После получения всех медицинских заключений и справок мы с Киселевым поехали в Бюро судебно-медицинской экспертизы, на окраину Москвы. Это было 30 апреля. Киселев долго выяснял что-то, наконец сказал, что комиссию придется подождать. Ждали мы тоже очень долго, в обществе нескольких женщин с синяками, пришедших для освидетельствования мужниных побоев, наконец нас вызвали, и я предстал перед «комиссией». Вся «комиссия» состояла из низкорослого, худенького человечка, невзрачного и курносого мышонка, в халате не белом, а таком же сером, как его лицо.
— Водочку пьете? — спросил он сладким голосом, небрежно прослушав мое сердце.
— Почти не пью, — сказал я.
— Ах, почти, — и он что-то быстро написал на бумажке, которую протянул Киселеву. Я думал, что меня еще осмотрит невропатолог, кабинет которого был рядом, но на этом экспертиза окончилась.
— Ну, что решила экспертиза? — спросил я, когда мы вышли.
— Ограниченно трудоспособен, без поднятия тяжестей, — ответил Киселев. — Теперь поедем в 5-е отделение, нужно поговорить с начальником.
Я не стал спорить, поняв из его слов, что это будет нечто вроде «отеческой» беседы, которой все дело и кончится. Однако в 5-ом отделении вместо ожидаемого начальника передо мной очутился опять Васильев. «Дело плохо», — подумал я.

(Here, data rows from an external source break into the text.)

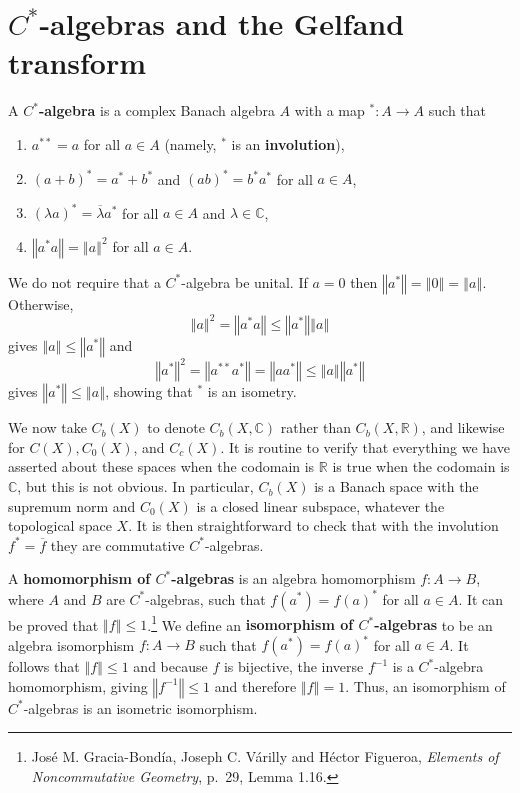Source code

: \documentclass{article}
\newcommand{\norm}[1]{\left\Vert #1 \right\Vert}
\theoremstyle{definition}
\begin{document}
\section{$C^*$-algebras and the Gelfand transform}
A \textbf{$C^*$-algebra} is a complex Banach algebra $A$
with a map $^*:A \to A$ such
that
\begin{enumerate}
\item $a^{**}=a$ for all $a \in A$ (namely, $^*$ is an \textbf{involution}),
\item $(a+b)^*=a^*+b^*$ and $(ab)^*=b^*a^*$ for all $a \in A$,
\item $(\lambda a)^* = \overline{\lambda} a^*$ for all $a \in A$ and $\lambda \in \mathbb{C}$,
\item $\norm{a^*a}=\norm{a}^2$ for all $a \in A$.
\end{enumerate}
We do not require that a $C^*$-algebra be unital. 
If $a=0$ then $\norm{a^*}=\norm{0}=\norm{a}$. 
Otherwise,
\[
\norm{a}^2=\norm{a^*a} \leq \norm{a^*} \norm{a}
\]
gives $\norm{a} \leq \norm{a^*}$ and
\[
\norm{a^*}^2 = \norm{a^{**}a^*} = \norm{aa^*} \leq \norm{a}\norm{a^*}
\]
gives $\norm{a^*} \leq \norm{a}$, showing that $^*$ is an isometry. 



We now take $C_b(X)$ to denote $C_b(X,\mathbb{C})$ rather than $C_b(X,\mathbb{R})$, and likewise for $C(X), C_0(X)$, and $C_c(X)$. 
It is routine   to verify that everything we have asserted about these spaces when the codomain is $\mathbb{R}$ is
true
when the codomain is $\mathbb{C}$, but this is not obvious. In particular, $C_b(X)$ is a Banach space with the supremum norm and $C_0(X)$ is a closed linear subspace, 
whatever the topological space $X$. It is then straightforward to check that with the involution $f^*= \overline{f}$ they
are commutative $C^*$-algebras. 


A \textbf{homomorphism of $C^*$-algebras} is an algebra homomorphism $f:A \to B$, where $A$ and $B$ are $C^*$-algebras, such that
$f(a^*)=f(a)^*$ for all $a \in A$. It can be proved that $\norm{f} \leq 1$.\footnote{Jos\'e M. Gracia-Bond\'ia, Joseph C. V\'arilly and
H\'ector Figueroa, {\em Elements of Noncommutative Geometry}, p.~29, Lemma 1.16.} We define an
\textbf{isomorphism of $C^*$-algebras} to be an algebra isomorphism $f:A \to B$ such that
$f(a^*)=f(a)^*$ for all $a \in A$. It follows that $\norm{f} \leq 1$ and because $f$ is bijective, the inverse $f^{-1}$ is a $C^*$-algebra homomorphism,
giving $\norm{f^{-1}} \leq 1$ and therefore $\norm{f}=1$. Thus, an isomorphism of $C^*$-algebras is an isometric isomorphism.
\end{document}
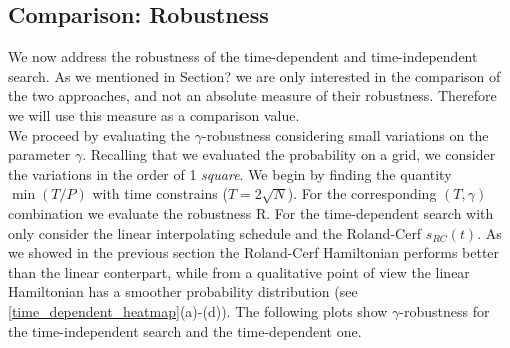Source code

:         \clearpage
    \subsection{Comparison: Robustness}
    We now address the robustness of the time-dependent and time-independent search. As we mentioned in Section? we are only interested in the comparison of the two approaches, and not an absolute measure of their robustness. Therefore we will use this measure as a comparison value. \\
    We proceed by evaluating the $\gamma$-robustness considering small variations on the parameter $\gamma$. Recalling that we evaluated the probability on a grid, we consider the variations in the order of 1 \textit{square}. We begin by finding the quantity $\min(T/P)$ with time constrains ($T = 2\sqrt{N}$). For the corresponding $(T,\gamma)$ combination we evaluate the robustness R.
    For the time-dependent search with only consider the linear interpolating schedule and the Roland-Cerf $s_{RC}(t)$. As we showed in the previous section the Roland-Cerf Hamiltonian performs better than the linear conterpart, while from a qualitative point of view the linear Hamiltonian has a smoother probability distribution (see \cref{time_dependent_heatmap}(a)-(d)). The following plots show $\gamma$-robustness for the time-independent search and the time-dependent one.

— Ну, как жизнь? — спросил он светским тоном.
— Все так же, — ответил я.
— Так, да не так, — загадочно сказал Васильев и вновь предложил написать мне объяснение, где и когда я работал или учился, почему не работаю теперь и на какие средства живу. Пока я писал, он неожиданно спросил меня, какую группу инвалидности мне дали. Я сказал, что никакой. «Скоро дадут, — пообещал Васильев, — а вот с чего вам пенсию начислять, неизвестно, раз вы нигде не работаете». Забрав мое объяснение, он сказал, что я свободен, и любезно со мной попрощался. Уходя, я по рассеянности забыл у него свой паспорт.